● What you have to do: For every record that follows, transcribe the text exactly and leave any image out.

● Data provided:
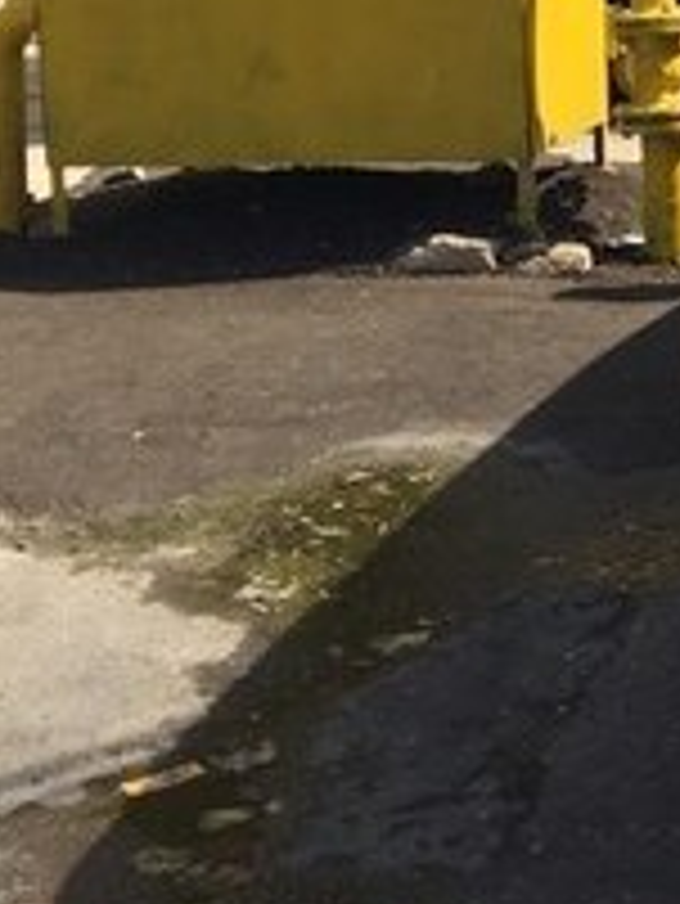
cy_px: 65
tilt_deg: -6.9
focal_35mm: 95
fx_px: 2486
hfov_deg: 13.0
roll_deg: -2.2
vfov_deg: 20.2
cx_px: 1468
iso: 32
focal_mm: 4.15
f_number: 2.2
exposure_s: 1/2083
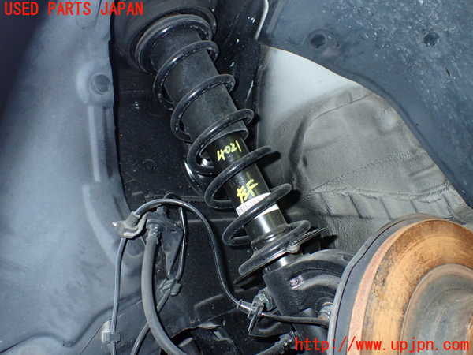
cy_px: 178
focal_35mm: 30
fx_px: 410
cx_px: 236
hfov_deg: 60.0
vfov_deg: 46.8
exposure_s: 1/30
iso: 800
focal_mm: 5.4
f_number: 6.3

● Written answer:
cy_px: 65
tilt_deg: -6.9
focal_35mm: 95
fx_px: 2486
hfov_deg: 13.0
roll_deg: -2.2
vfov_deg: 20.2
cx_px: 1468
iso: 32
focal_mm: 4.15
f_number: 2.2
exposure_s: 1/2083
cy_px: 178
focal_35mm: 30
fx_px: 410
cx_px: 236
hfov_deg: 60.0
vfov_deg: 46.8
exposure_s: 1/30
iso: 800
focal_mm: 5.4
f_number: 6.3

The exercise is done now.